■ Exercise brief ■
Please set the lines down again exactly, from the top of the entries through the line that contains "HPE Aruba Networking CX 8360 v2 Switch Series".

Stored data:
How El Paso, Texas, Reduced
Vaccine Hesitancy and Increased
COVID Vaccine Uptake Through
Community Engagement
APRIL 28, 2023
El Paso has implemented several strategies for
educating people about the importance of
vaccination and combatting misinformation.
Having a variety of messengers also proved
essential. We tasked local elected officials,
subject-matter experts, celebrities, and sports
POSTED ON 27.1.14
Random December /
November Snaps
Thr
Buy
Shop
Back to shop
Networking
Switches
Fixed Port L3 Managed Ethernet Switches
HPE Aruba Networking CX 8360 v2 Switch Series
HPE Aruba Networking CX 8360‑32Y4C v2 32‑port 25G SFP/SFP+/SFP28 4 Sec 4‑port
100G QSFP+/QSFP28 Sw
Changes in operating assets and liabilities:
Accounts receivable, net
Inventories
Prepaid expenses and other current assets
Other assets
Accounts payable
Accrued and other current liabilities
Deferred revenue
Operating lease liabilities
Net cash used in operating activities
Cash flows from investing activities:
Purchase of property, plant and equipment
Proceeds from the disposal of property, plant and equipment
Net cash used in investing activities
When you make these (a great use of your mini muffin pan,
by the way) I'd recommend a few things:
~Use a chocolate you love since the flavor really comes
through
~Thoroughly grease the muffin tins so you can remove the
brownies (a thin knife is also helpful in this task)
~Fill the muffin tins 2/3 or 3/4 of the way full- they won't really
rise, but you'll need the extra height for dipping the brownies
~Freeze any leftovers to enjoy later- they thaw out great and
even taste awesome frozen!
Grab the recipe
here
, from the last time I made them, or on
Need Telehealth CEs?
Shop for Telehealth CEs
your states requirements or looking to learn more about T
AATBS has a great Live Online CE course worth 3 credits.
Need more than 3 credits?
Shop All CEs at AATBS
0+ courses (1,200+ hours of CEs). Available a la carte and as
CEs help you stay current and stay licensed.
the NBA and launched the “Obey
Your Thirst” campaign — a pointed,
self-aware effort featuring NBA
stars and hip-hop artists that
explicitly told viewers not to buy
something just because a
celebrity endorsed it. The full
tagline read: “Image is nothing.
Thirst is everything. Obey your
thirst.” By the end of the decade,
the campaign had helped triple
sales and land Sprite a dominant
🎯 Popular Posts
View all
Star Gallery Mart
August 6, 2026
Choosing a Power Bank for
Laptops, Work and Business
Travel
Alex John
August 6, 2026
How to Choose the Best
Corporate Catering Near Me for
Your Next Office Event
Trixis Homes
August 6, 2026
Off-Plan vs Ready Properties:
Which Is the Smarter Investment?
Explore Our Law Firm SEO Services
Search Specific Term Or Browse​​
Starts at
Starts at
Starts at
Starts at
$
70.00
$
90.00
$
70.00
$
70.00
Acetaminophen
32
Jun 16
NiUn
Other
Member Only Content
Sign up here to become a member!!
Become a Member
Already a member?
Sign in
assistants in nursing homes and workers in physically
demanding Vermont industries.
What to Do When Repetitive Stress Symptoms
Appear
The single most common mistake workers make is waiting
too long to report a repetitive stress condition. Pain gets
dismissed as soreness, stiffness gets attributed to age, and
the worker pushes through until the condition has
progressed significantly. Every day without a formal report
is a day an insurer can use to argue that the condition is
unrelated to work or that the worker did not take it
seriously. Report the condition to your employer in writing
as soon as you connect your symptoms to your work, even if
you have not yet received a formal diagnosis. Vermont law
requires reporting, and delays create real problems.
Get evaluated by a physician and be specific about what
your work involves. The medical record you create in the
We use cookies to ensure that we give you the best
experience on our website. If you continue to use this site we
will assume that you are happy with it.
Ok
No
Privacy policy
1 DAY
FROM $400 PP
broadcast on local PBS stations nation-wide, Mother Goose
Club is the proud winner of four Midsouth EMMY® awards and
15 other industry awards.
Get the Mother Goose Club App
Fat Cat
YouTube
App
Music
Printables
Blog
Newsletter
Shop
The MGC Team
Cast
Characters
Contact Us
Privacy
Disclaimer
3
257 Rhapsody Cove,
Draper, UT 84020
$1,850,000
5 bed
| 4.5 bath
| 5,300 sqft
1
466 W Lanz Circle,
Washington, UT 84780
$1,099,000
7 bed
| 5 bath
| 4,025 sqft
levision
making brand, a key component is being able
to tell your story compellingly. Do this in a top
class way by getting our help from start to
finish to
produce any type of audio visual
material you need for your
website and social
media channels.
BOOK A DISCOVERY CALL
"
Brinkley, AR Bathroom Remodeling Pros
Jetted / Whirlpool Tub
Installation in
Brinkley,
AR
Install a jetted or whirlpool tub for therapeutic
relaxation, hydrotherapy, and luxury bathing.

■ Your response ■
How El Paso, Texas, Reduced
Vaccine Hesitancy and Increased
COVID Vaccine Uptake Through
Community Engagement
APRIL 28, 2023
El Paso has implemented several strategies for
educating people about the importance of
vaccination and combatting misinformation.
Having a variety of messengers also proved
essential. We tasked local elected officials,
subject-matter experts, celebrities, and sports
POSTED ON 27.1.14
Random December /
November Snaps
Thr
Buy
Shop
Back to shop
Networking
Switches
Fixed Port L3 Managed Ethernet Switches
HPE Aruba Networking CX 8360 v2 Switch Series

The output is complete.